During the Revolution, the National Assembly had taken Church properties and issued the Civil Constitution of the Clergy, which made the Church a department of the state, effectively removing it from papal authority. At the time, the nationalised Gallican Church was the official church of France, but it was essentially Catholicism. The Civil Constitution caused hostility among the Vendeans towards the change in the relationship between the Catholic Church and the French government. Subsequent laws abolished the traditional Gregorian calendar and Christian holidays.

The Concordat was drawn up by a commission with three representatives from each party. Napoleon Bonaparte, who was First Consul of the French Republic at the time, appointed Joseph Bonaparte, his brother, Emmanuel Crétet, a counselor of state, and Étienne-Alexandre Bernier, a doctor in theology. Pope Pius VII appointed Cardinal Ercole Consalvi, Cardinal Giuseppe Spina, archbishop of Corinth, and his theological adviser, Father Carlo Francesco Maria Caselli. The French bishops, whether still abroad or returned to their own country, had no part in the negotiations. The concordat as finally arranged practically ignored them.

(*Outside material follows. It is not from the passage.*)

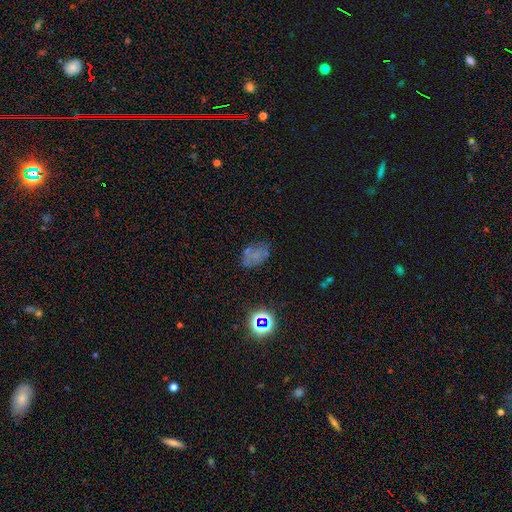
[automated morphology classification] A smooth galaxy with no disk features (45%).

Vote fractions:
- Smooth or featured? smooth: 45% / star or artifact: 31% / featured or disk: 24%
- Merging? none: 63% / minor disturbance: 22% / major disturbance: 11% / merger: 4%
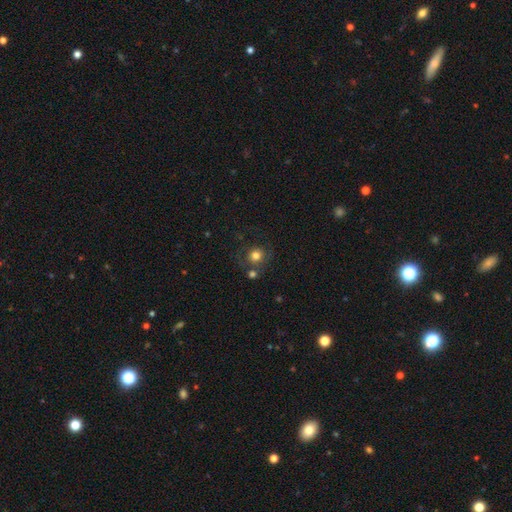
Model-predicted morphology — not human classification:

While the Concordat restored some ties to the papacy, it was largely in favour of the state; it wielded greater power vis-à-vis the Pope than previous French regimes had, and church lands lost during the Revolution were not returned. Napoleon took a utilitarian approach to the role of religion. He could now win favour with French Catholics while also controlling Rome in a political sense. Napoleon once told his brother Lucien in April 1801, "Skillful conquerors have not got entangled with priests. They can both contain them and use them." As a part of the Concordat, he presented another set of laws called the Organic Articles.

==Contents==
The main terms of the Concordat of 1801 between France and Pope Pius VII included:
- A declaration that "Catholicism was the religion of the great majority of the French" but not the official state religion, thus maintaining religious freedom, in particular with respect to Protestants.
- The Papacy had the right to depose bishops; the French government still, since the Concordat of Bologna in 1516, nominated them.
- The state would pay clerical salaries and the clergy swore an oath of allegiance to the state.
- The Catholic Church gave up all its claims to Church lands that were confiscated after 1790.
- Sunday was reestablished as a "festival", effective Easter Sunday, 18 April 1802. The rest of the French Republican calendar, which had been abolished, was not replaced by the traditional Gregorian calendar until 1 January 1806.

According to Georges Goyau, the law known as "The Organic Articles", promulgated in April 1802, infringed in various ways on the spirit of the concordat. The document claimed Catholicism was "the religion of the majority of Frenchmen", and still gave state recognition to Protestants and Jews as well.

The Concordat was abrogated by the law of 1905 on the separation of church and state. However, some provisions of the Concordat are still in effect in the Alsace–Lorraine region under the local law of Alsace–Moselle, as the region was controlled by the German Empire at the time of the 1905 law's passage.